Paso 3. Si ya hay rojeces o irritación
Cuando el lamido ya ha provocado irritación, humedad o pequeñas zonas castigadas, puede ayudar proteger la piel con un bálsamo específico natural.
Aplicar una pequeña cantidad sobre la zona limpia y seca suele ayudar a mantener la piel protegida y confortable. Si el lamido ya ha provocado alguna herida leve, te explicamos cómo curarla paso a paso.
Cuando el lamido ya es constante: rutina completa
Cuando el perro se lame las patas de forma repetida y además aparecen rojeces o irritación, muchas personas prefieren seguir una rutina completa de limpieza, cuidado y protección.

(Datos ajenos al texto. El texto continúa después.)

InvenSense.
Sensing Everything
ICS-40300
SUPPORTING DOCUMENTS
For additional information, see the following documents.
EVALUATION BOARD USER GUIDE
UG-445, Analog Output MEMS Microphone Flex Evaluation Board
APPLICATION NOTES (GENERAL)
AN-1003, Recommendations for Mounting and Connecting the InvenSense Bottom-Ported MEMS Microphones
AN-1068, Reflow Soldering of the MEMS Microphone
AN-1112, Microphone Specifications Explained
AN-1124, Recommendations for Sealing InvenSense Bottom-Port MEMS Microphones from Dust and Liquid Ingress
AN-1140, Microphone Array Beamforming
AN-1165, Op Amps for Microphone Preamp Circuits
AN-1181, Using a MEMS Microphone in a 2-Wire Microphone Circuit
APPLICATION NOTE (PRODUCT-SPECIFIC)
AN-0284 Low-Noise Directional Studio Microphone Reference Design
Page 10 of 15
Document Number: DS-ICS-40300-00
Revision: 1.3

El Kit Piel Dañada para Perros incluye:
- Champú natural para perros 500ml
- Spray limpiador Plataderm 500ml
- Bálsamo Ungüento de 150ml o 300ml
La rutina suele empezar con una limpieza suave de las patas. Después, el spray puede aplicarse dejando actuar el producto sobre la zona. Si ya hay rojeces o irritación, el bálsamo puede aplicarse en una capa fina una vez al día sobre la piel limpia y seca. Si el perro se lame no pasa nada, aunque conviene volver a aplicar producto en la zona para mantenerla protegida.

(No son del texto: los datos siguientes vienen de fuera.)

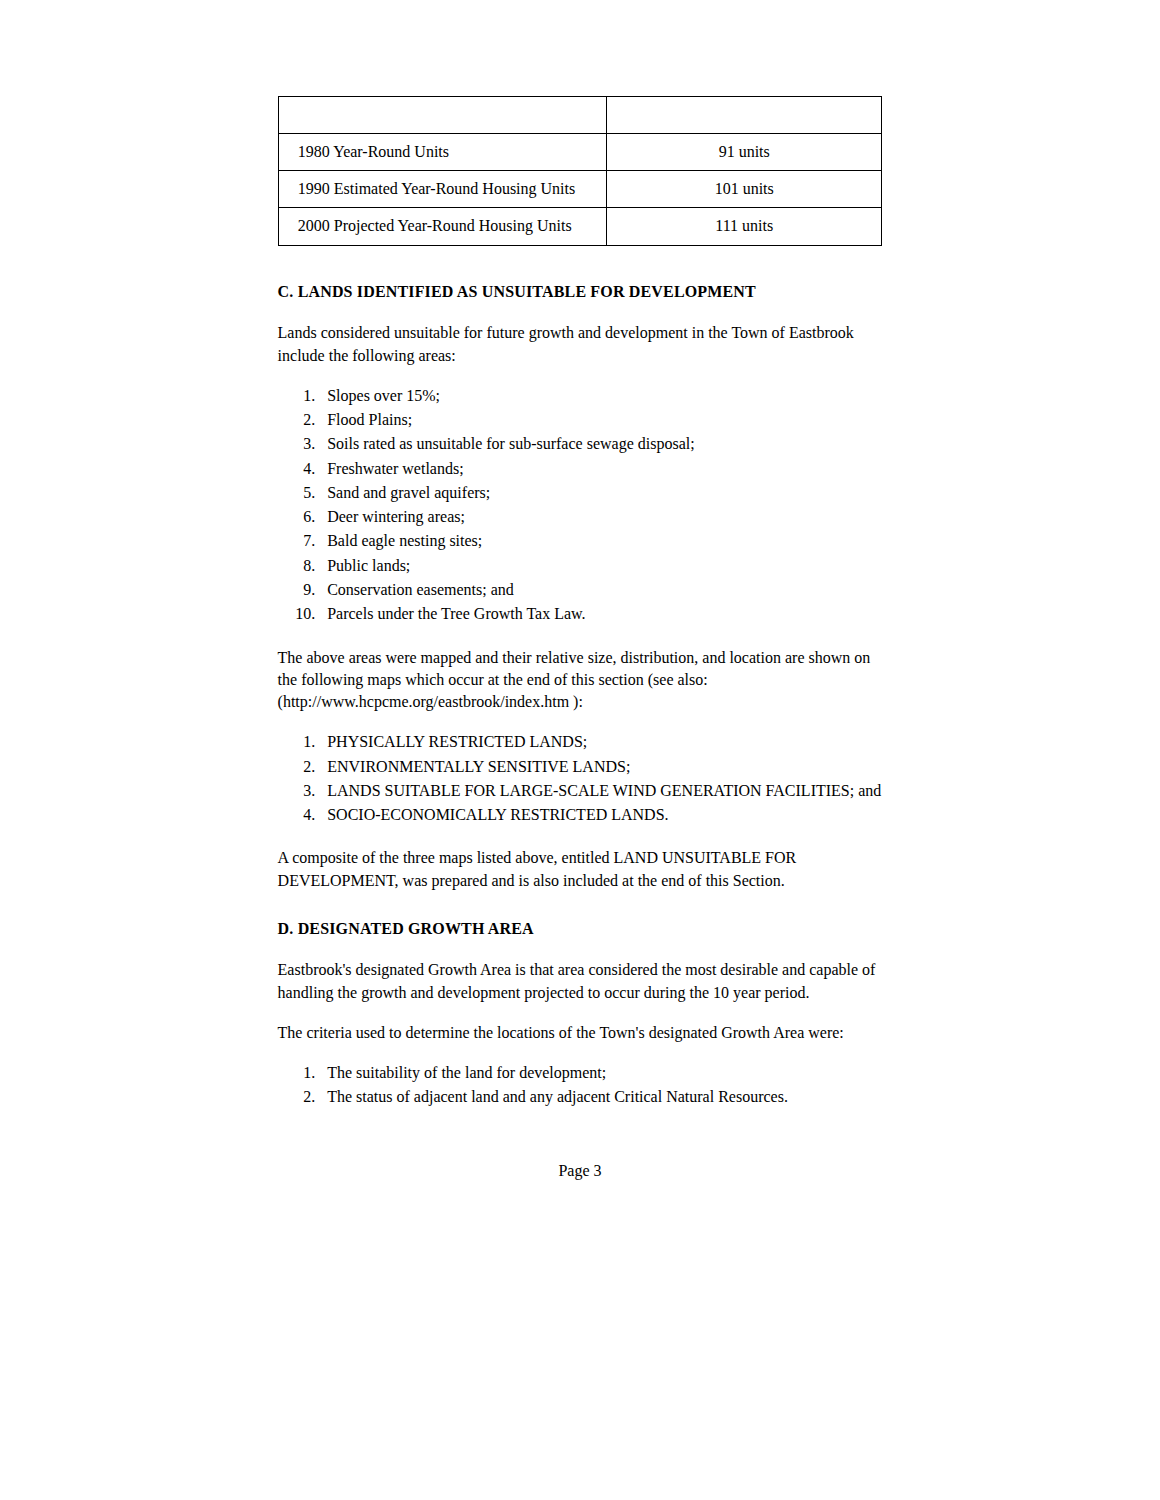| 1980 Year-Round Units | 91 units |
| 1990 Estimated Year-Round Housing Units | 101 units |
| 2000 Projected Year-Round Housing Units | 111 units |
C. LANDS IDENTIFIED AS UNSUITABLE FOR DEVELOPMENT
Lands considered unsuitable for future growth and development in the Town of Eastbrook include the following areas:
Slopes over 15%;
Flood Plains;
Soils rated as unsuitable for sub-surface sewage disposal;
Freshwater wetlands;
Sand and gravel aquifers;
Deer wintering areas;
Bald eagle nesting sites;
Public lands;
Conservation easements; and
Parcels under the Tree Growth Tax Law.
The above areas were mapped and their relative size, distribution, and location are shown on the following maps which occur at the end of this section (see also:
(http://www.hcpcme.org/eastbrook/index.htm ):
PHYSICALLY RESTRICTED LANDS;
ENVIRONMENTALLY SENSITIVE LANDS;
LANDS SUITABLE FOR LARGE-SCALE WIND GENERATION FACILITIES; and
SOCIO-ECONOMICALLY RESTRICTED LANDS.
A composite of the three maps listed above, entitled LAND UNSUITABLE FOR DEVELOPMENT, was prepared and is also included at the end of this Section.
D. DESIGNATED GROWTH AREA
Eastbrook's designated Growth Area is that area considered the most desirable and capable of handling the growth and development projected to occur during the 10 year period.
The criteria used to determine the locations of the Town's designated Growth Area were:
The suitability of the land for development;
The status of adjacent land and any adjacent Critical Natural Resources.
Page 3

Cuándo consultar al veterinario
Consulta con tu veterinario si:
- el perro no deja de lamerse,
- aparece cojera,
- hay heridas profundas,
- sangrado,
- inflamación fuerte,
- mal olor intenso,
- o la zona empeora rápidamente.
Preguntas frecuentes sobre perros que se lamen mucho las patas
¿Por qué mi perro se lame tanto las patas?
Puede deberse a irritación, humedad, sensibilidad en la piel, suciedad acumulada o molestias entre los dedos.
¿Puede ser por alergia?
Sí, algunos perros con piel sensible pueden lamerse más las patas en ciertas épocas del año o tras contacto con determinados irritantes. Te ayudamos a identificarlas en nuestra guía sobre alergias en perros.
¿El estrés puede hacer que un perro se lama las patas?
Sí. En algunos casos el lamido repetitivo también puede estar relacionado con ansiedad o comportamiento compulsivo.
¿Qué hago si las patas están rojas?
Conviene limpiar suavemente la zona, secarla bien y evitar que permanezca húmeda constantemente. Si el enrojecimiento persiste, puede tratarse de dermatitis o de picores que conviene vigilar.
¿Y si además huelen mal?
La humedad mantenida entre los dedos puede favorecer irritación y mal olor, por lo que mantener la zona limpia y seca es importante. El mal olor persistente puede estar relacionado con hongos como la malassezia.
¿Cada cuánto aplicar los productos?
Depende del caso y de la intensidad de la irritación, pero la constancia suele ser clave mientras duren las molestias.